** Start of The data **

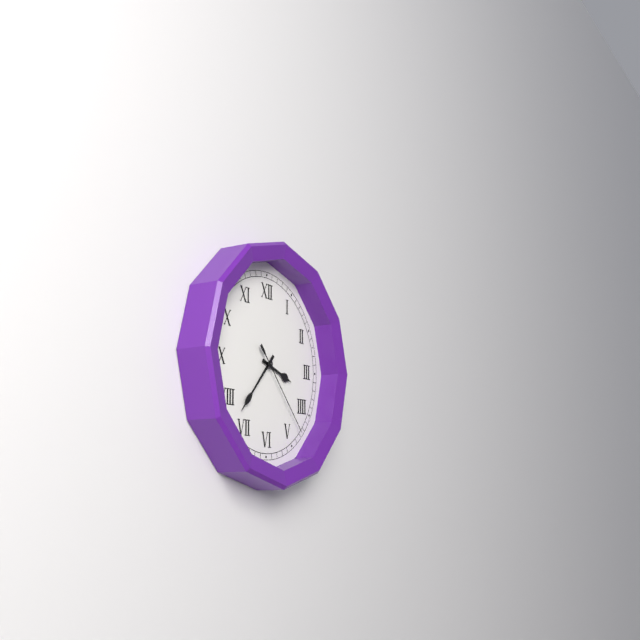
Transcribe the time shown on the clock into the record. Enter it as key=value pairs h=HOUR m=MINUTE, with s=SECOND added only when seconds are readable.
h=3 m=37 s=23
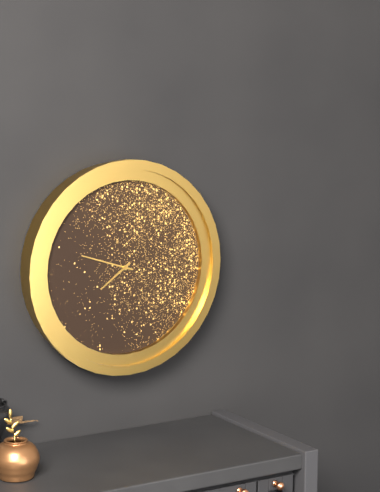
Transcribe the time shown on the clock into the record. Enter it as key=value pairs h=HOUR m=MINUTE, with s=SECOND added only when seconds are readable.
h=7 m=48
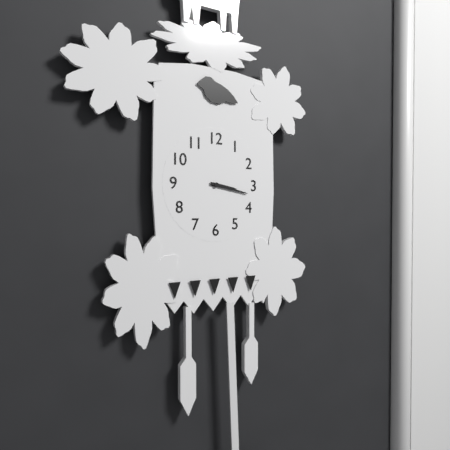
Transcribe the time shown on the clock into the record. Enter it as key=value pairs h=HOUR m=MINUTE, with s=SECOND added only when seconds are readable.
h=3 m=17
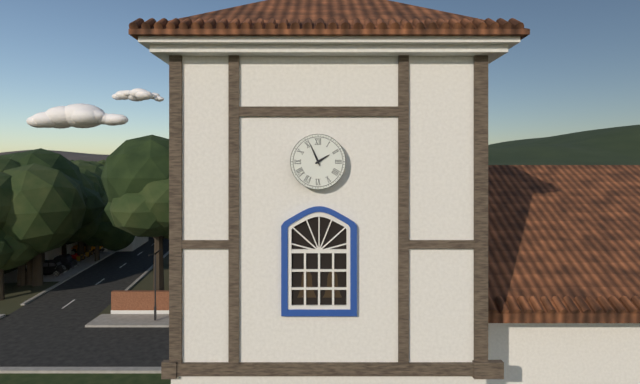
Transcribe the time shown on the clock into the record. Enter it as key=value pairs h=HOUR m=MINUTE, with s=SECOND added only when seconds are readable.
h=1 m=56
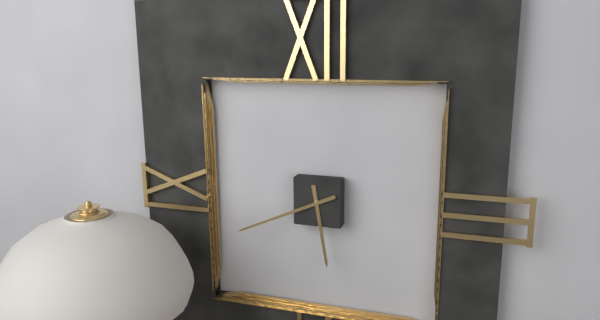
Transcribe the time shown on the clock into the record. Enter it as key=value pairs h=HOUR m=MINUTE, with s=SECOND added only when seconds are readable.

** End of The data **

Copy every row above word for word, leaving out the pictures.

◆ Exercise solution ◆
Transcribe the time shown on the clock into the record. Enter it as key=value pairs h=HOUR m=MINUTE, with s=SECOND added only when seconds are readable.
h=3 m=37 s=23
Transcribe the time shown on the clock into the record. Enter it as key=value pairs h=HOUR m=MINUTE, with s=SECOND added only when seconds are readable.
h=7 m=48
Transcribe the time shown on the clock into the record. Enter it as key=value pairs h=HOUR m=MINUTE, with s=SECOND added only when seconds are readable.
h=3 m=17
Transcribe the time shown on the clock into the record. Enter it as key=value pairs h=HOUR m=MINUTE, with s=SECOND added only when seconds are readable.
h=1 m=56
Transcribe the time shown on the clock into the record. Enter it as key=value pairs h=HOUR m=MINUTE, with s=SECOND added only when seconds are readable.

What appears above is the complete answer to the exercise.